Kryptowaluty wciąż nie budzą odpowiedniego zaufania inwestorów
Obok juana i euro, jako alternatywy dla dolara wymienia się także złoto (w 2022 roku odnotowano rekordowy popyt banków centralnych na kruszec) czy rzadziej - kryptowaluty.
To z resztą nic nowego. Sam Bitcoin powstał właśnie z myślą o stworzeniu alternatywnego świata finansów, do którego, w miarę adopcji tej kryptowaluty, miało migrować coraz więcej osób. Z czasem, pomysł zaczął żyć własnym życiem i w środowisku fanów cyfrowych aktywów dość często mogliśmy usłyszeć o BTC jako o “przyszłym pogromcy dolara”, który będzie częścią systemu zdecydowanie bezpieczniejszego.
Jednak u podstaw gospodarki leży wiara, a rzeczywistość pokazuje, że więksi gracze wciąż traktują kryptowaluty jako mało stabilne instrumenty spekulacyjne. Coś, co przy dobrych warunkach ekonomicznych, na koniec roku dołoży im do portfela kilka-kilkanaście procent zysku.
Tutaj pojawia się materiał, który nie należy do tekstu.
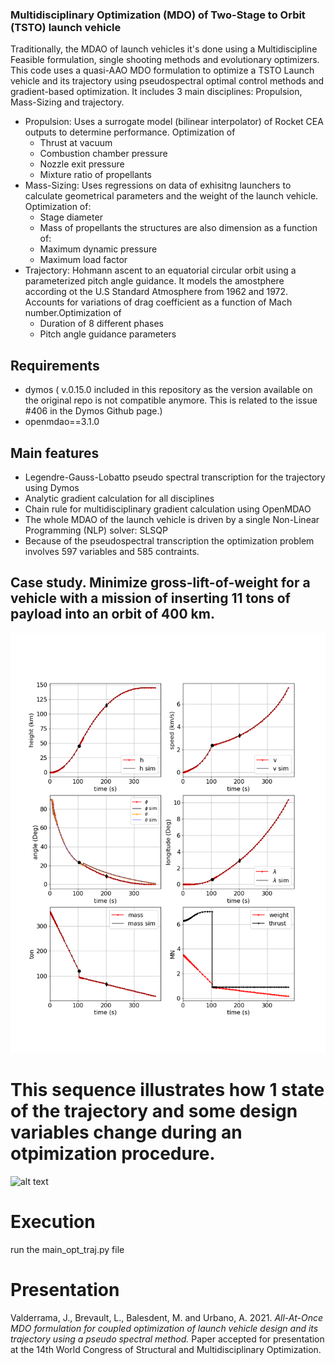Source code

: ### Multidisciplinary Optimization (MDO) of Two-Stage to Orbit (TSTO) launch vehicle

Traditionally, the MDAO of launch vehicles it's done using a Multidiscipline Feasible formulation, single shooting methods and evolutionary optimizers. This code uses a quasi-AAO MDO formulation to optimize a TSTO Launch vehicle and its trajectory using pseudospectral optimal control methods and gradient-based optimization.
It includes 3 main disciplines: Propulsion, Mass-Sizing and trajectory.

* Propulsion: Uses a surrogate model (bilinear interpolator) of Rocket CEA outputs to determine performance. Optimization of
	* Thrust at vacuum
	* Combustion chamber pressure
	* Nozzle exit pressure
	* Mixture ratio of propellants
* Mass-Sizing: Uses regressions on data of exhisitng launchers to calculate geometrical parameters and the weight of the launch vehicle. Optimization of:
	* Stage diameter
	* Mass of propellants
the structures are also dimension as a function of:
	* Maximum dynamic pressure
	* Maximum load factor
* Trajectory: Hohmann ascent to an equatorial circular orbit using a parameterized pitch angle guidance. It models the amostphere according ot the U.S Standard Atmosphere from 1962 and 1972. Accounts for variations of drag coefficient as a function of Mach number.Optimization of
	* Duration of 8 different phases
	* Pitch angle guidance parameters

## Requirements
* dymos ( v.0.15.0 included in this repository as the version available on the original repo is not compatible anymore. This is related to the issue #406 in the Dymos Github page.)
* openmdao==3.1.0

## Main features
* Legendre-Gauss-Lobatto pseudo spectral transcription for the trajectory using Dymos
* Analytic gradient calculation for all disciplines
* Chain rule for multidisciplinary gradient calculation using OpenMDAO
* The whole MDAO of the launch vehicle is driven by a single Non-Linear Programming (NLP) solver: SLSQP
* Because of the pseudospectral transcription the optimization problem involves 597 variables and 585 contraints.

## Case study. Minimize gross-lift-of-weight for a vehicle with a mission of inserting 11 tons of payload into an orbit of 400 km.
![alt text](https://github.com/JorgeValderrama/Launch-vehicle-MDO/blob/master/results/0_state_history.png)

# This sequence illustrates how 1 state of the trajectory and some design variables change during an otpimization procedure.
![alt text](https://github.com/JorgeValderrama/Launch-vehicle-MDO/blob/master/results/TSTO_opt.gif)

# Execution
run the main_opt_traj.py file

# Presentation
Valderrama, J., Brevault, L., Balesdent, M. and Urbano, A. 2021. *All-At-Once MDO formulation for coupled
optimization of launch vehicle design and its trajectory using a pseudo spectral method.* Paper accepted
for presentation at the 14th World Congress of Structural and Multidisciplinary Optimization.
Przeciętny zjadacz chleba traktuje je z kolei jak kupony na loterię i póki co niewiele wskazuje na to, by zaczęły one budzić zaufanie większości jako środki płatnicze, lub tym bardziej - instrumenty przechowujące wartość.
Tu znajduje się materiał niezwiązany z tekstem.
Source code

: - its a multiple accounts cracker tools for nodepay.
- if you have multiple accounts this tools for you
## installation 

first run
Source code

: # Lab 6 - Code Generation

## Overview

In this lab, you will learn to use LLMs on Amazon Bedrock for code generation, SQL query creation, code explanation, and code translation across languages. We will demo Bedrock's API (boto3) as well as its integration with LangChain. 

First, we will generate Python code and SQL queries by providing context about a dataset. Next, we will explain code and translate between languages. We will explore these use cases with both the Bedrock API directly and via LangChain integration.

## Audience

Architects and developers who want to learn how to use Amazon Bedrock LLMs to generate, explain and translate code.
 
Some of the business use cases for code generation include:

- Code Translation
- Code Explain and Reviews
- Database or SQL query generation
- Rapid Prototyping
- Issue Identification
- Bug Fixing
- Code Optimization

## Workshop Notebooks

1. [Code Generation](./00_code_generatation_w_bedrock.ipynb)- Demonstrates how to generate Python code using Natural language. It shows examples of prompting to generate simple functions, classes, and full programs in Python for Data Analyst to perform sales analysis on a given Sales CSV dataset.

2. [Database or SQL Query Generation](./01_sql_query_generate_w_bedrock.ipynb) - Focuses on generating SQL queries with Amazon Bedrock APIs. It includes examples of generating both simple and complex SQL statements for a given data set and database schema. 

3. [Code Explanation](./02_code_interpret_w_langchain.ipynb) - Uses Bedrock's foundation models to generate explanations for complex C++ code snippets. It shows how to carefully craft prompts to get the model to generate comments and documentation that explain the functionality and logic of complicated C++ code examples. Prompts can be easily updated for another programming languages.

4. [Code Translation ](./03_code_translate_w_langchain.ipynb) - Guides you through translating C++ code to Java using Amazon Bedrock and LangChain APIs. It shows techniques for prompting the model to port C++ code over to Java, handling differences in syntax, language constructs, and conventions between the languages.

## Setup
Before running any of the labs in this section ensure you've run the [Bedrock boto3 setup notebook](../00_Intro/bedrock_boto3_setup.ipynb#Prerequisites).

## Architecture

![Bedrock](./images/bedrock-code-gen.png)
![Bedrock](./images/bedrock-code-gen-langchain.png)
A co ze stablecoinami?. Najważniejsze z nich - USDT i USDC, nawet, gdyby cieszyły się zaufaniem rynku jako aktywa bezpieczne, wciąż są zabezpieczone dolarem i najprawdopodobniej tak samo będzie w przypadku kolejnych ważnych instrumentów z tej klasy, co tylko umocni pozycję USD na świecie.
Czymś, co przynajmniej teoretycznie ma większy potencjał do zmniejszenia zależności niektórych państw od dolara, są waluty cyfrowe banków centralnych. Według danych IMF z 2022 roku, na świecie rozwijano niemal 100 różnych CBDC. Swoje waluty cyfrowe rozwijają Chiny, jak i Rosja, której wprowadzenie cyfrowego rubla miało pomóc w omijaniu sankcji.
Dedolaryzacja to fikcja?
Konkluzja “Dollar Dominance Is Here to Stay…” jest bardzo prosta - realna alternatywa dla dolara amerykańskiego nie istnieje i jest mało prawdopodobne, by miała pojawić się w najbliższej przyszłości. Zdaniem autorów pytanie o to, czy dolar pozostanie najważniejszą walutą świata, jest także nietrafione.
Należy raczej zastanowić się nad tym, czy wspierające dominację dolara warunki, które były korzystne tak dla USA, jak i reszty świata, zdołają utrzymać się w przyszłości.
W ten sposób, zagrożeń dla pozycji USD należy
szukać nie w inicjatywach państw BRICS czy kryptowalutach, a w samych Stanach Zjednoczonych.
Do tych zagrożeń mają należeć problem z rosnącym deficytem budżetowym, kłopoty z utrzymaniem odpowiedniego poziomu inflacji przez bank centralny czy spowolnienie rozwoju gospodarczego i wzrost zmienności na rynkach. Jednak, jeśli te ryzyka zmaterializują się w przyszłości, koniec dominacji dolara ma być najmniejszym z problemów świata finansów:
W takim przypadku, globalny handel, produktywność i wzrost gospodarczy znalazłyby się w depresji, a konsekwencje dla międzynarodowej stabilności politycznej i militarnej również byłyby niekorzystne.